Studio album by Harry Watters
- Released: 2000
- Genre: Jazz
- Length: 42:18
- Label: Summit Records

= The Island of Dr. Trombone =

The Island of Dr. Trombone is a 2000 jazz album by trombonist Harry Watters. Regarding the tropical feel of the album, Watters said that “recording the disc was a therapeutic way of getting through the harshest weeks of sub-freezing temperatures.” The album features several of Watters’ own compositions as well as those by other artists.

Professional ratings
Review scores
| Source | Rating |
| AllMusic | Star Half star |

==Production==
The album was recorded in Decatur, Alabama.

==Critical reception==
Cadence deemed the album "light jazz ... as innocuous as a summer zephyr." AllMusic called the album "a minor classic, an affirmation of the vitality of the jazz trombone, and an entertainingly joyful noise."

• RECORD EXTRACTS

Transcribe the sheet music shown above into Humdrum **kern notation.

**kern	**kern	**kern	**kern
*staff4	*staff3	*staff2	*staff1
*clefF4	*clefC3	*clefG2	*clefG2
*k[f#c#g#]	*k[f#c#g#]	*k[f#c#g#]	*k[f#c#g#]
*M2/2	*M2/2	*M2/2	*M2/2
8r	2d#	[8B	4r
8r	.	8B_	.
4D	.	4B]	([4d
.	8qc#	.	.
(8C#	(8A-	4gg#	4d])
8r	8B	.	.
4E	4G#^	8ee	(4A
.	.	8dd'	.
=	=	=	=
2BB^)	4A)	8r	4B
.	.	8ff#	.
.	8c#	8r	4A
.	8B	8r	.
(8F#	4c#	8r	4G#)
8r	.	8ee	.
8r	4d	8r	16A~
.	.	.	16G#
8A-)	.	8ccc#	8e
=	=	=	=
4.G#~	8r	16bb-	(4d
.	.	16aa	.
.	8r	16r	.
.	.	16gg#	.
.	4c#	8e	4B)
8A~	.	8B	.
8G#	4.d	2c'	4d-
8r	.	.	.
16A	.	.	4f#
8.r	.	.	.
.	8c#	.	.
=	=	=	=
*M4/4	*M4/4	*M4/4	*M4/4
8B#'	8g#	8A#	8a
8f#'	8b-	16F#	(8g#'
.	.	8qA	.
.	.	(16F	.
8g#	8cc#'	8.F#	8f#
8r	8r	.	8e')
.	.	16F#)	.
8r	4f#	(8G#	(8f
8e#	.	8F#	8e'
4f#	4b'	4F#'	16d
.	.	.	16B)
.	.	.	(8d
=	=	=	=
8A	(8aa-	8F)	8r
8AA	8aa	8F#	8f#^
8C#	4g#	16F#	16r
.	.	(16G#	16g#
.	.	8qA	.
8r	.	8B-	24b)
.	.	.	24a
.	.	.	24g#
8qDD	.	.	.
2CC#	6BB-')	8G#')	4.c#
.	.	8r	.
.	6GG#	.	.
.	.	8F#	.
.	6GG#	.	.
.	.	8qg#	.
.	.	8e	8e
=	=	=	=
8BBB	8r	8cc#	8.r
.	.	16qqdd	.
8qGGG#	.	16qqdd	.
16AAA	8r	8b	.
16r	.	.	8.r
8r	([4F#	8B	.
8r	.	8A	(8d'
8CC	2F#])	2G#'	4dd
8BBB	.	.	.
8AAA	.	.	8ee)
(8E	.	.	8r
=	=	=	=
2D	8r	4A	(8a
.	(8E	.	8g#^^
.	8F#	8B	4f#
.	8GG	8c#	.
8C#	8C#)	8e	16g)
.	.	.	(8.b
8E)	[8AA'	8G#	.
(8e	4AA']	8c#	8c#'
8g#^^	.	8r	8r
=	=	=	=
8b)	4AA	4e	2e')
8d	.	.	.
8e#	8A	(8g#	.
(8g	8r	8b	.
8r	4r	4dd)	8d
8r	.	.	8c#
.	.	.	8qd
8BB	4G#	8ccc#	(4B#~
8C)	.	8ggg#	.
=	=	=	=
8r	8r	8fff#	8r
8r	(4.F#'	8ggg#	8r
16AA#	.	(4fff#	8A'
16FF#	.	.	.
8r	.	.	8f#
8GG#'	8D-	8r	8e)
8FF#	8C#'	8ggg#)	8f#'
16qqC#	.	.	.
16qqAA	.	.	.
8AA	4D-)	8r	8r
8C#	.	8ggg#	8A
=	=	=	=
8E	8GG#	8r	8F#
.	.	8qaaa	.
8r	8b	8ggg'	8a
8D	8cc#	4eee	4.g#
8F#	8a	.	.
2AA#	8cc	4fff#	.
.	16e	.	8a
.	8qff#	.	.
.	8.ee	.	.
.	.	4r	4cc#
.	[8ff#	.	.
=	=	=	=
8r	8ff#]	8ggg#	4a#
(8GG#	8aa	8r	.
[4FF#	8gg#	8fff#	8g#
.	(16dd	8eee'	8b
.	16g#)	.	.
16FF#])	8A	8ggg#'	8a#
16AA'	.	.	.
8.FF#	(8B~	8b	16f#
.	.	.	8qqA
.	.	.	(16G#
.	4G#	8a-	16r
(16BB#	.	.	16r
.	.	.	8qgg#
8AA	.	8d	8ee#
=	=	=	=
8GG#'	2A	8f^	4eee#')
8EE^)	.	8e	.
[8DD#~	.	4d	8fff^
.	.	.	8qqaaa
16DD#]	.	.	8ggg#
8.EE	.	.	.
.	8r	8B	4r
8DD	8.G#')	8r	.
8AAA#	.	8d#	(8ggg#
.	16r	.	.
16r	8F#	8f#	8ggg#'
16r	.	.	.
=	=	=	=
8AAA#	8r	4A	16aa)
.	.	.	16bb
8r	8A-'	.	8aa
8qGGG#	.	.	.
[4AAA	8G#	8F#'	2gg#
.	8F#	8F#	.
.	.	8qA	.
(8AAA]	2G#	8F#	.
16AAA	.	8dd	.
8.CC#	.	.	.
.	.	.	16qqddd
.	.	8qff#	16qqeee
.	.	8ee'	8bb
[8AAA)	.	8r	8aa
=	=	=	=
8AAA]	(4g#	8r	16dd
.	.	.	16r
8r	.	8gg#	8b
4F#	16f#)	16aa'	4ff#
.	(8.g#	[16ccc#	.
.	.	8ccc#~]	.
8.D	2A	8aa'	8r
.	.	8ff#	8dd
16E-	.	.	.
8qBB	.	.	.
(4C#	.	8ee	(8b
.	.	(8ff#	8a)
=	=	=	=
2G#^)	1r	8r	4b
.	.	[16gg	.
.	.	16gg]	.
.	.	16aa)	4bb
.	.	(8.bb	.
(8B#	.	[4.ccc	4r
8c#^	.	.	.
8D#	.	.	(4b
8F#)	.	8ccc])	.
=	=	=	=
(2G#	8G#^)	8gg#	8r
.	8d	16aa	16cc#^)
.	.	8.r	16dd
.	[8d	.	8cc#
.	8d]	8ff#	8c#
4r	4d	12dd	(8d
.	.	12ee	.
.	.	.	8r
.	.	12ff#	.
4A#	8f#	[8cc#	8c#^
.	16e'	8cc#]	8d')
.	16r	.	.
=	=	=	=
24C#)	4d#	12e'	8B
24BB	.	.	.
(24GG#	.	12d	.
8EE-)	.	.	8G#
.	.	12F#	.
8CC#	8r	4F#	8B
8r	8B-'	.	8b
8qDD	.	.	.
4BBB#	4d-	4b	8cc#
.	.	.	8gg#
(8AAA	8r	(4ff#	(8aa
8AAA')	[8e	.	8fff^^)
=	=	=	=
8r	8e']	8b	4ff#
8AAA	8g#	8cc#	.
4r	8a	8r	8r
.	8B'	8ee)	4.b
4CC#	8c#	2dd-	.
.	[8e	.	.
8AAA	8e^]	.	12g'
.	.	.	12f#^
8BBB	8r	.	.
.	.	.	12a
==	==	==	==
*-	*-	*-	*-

• BRIEF
In the album article, how does Watters explain the album's tropical feel? Answer in one to three sentences. The data has no connection to the album article.

• THE COMPLETED TASK
Watters said that recording the disc was a therapeutic way of getting through the harshest weeks of sub-freezing temperatures.